Skip to main content

README.md

# OmnivoiceEx

[![Hex.pm](https://img.shields.io/hexpm/v/omnivoice_ex.svg)](https://hex.pm/packages/omnivoice_ex)
[![License](https://img.shields.io/badge/license-Apache%202.0-blue.svg)](LICENSE)

Elixir wrapper for [OmniVoice](https://huggingface.co/k2-fsa/OmniVoice) — a unified speech generation model from K2-FSA.

**Voice Cloning** · **Voice Design** · **Multilingual TTS** · **Deterministic Generation** · **24kHz Output**

## Features

- 🎤 **Voice Cloning** — Clone any voice from a short reference audio clip
- 🎨 **Voice Design** — Describe a voice in natural language ("warm female broadcaster", "deep authoritative narrator")
═══
## Problems to work on
1 - Answer these from the OmnivoiceEx README:
(a) Which model does the library wrap, and which group is it from?
(b) Which license does the badge show?
(c) What is the voice-cloning feature said to need as input?
2 - Write out the part of the OmnivoiceEx README that begins at the words "# OmnivoiceEx" and stops after the words "model from K2-FSA.".
3 - List every item in the bold, dot-separated line of the OmnivoiceEx README.

## Input data
═══
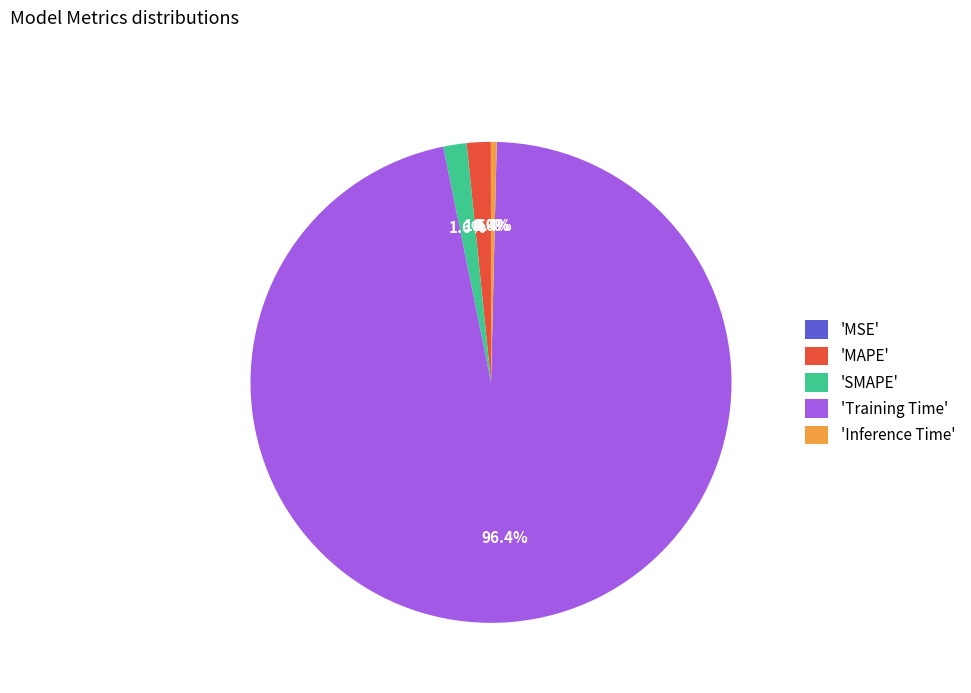

Is there any slice that represents more than half of the pie?

Yes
═══
## Answers to the problems
1 -
(a) OmniVoice, from K2-FSA.
(b) Apache 2.0.
(c) A short reference audio clip.

2 -
# OmnivoiceEx

[![Hex.pm](https://img.shields.io/hexpm/v/omnivoice_ex.svg)](https://hex.pm/packages/omnivoice_ex)
[![License](https://img.shields.io/badge/license-Apache%202.0-blue.svg)](LICENSE)

Elixir wrapper for [OmniVoice](https://huggingface.co/k2-fsa/OmniVoice) — a unified speech generation model from K2-FSA.

3 -
- Voice Cloning
- Voice Design
- Multilingual TTS
- Deterministic Generation
- 24kHz Output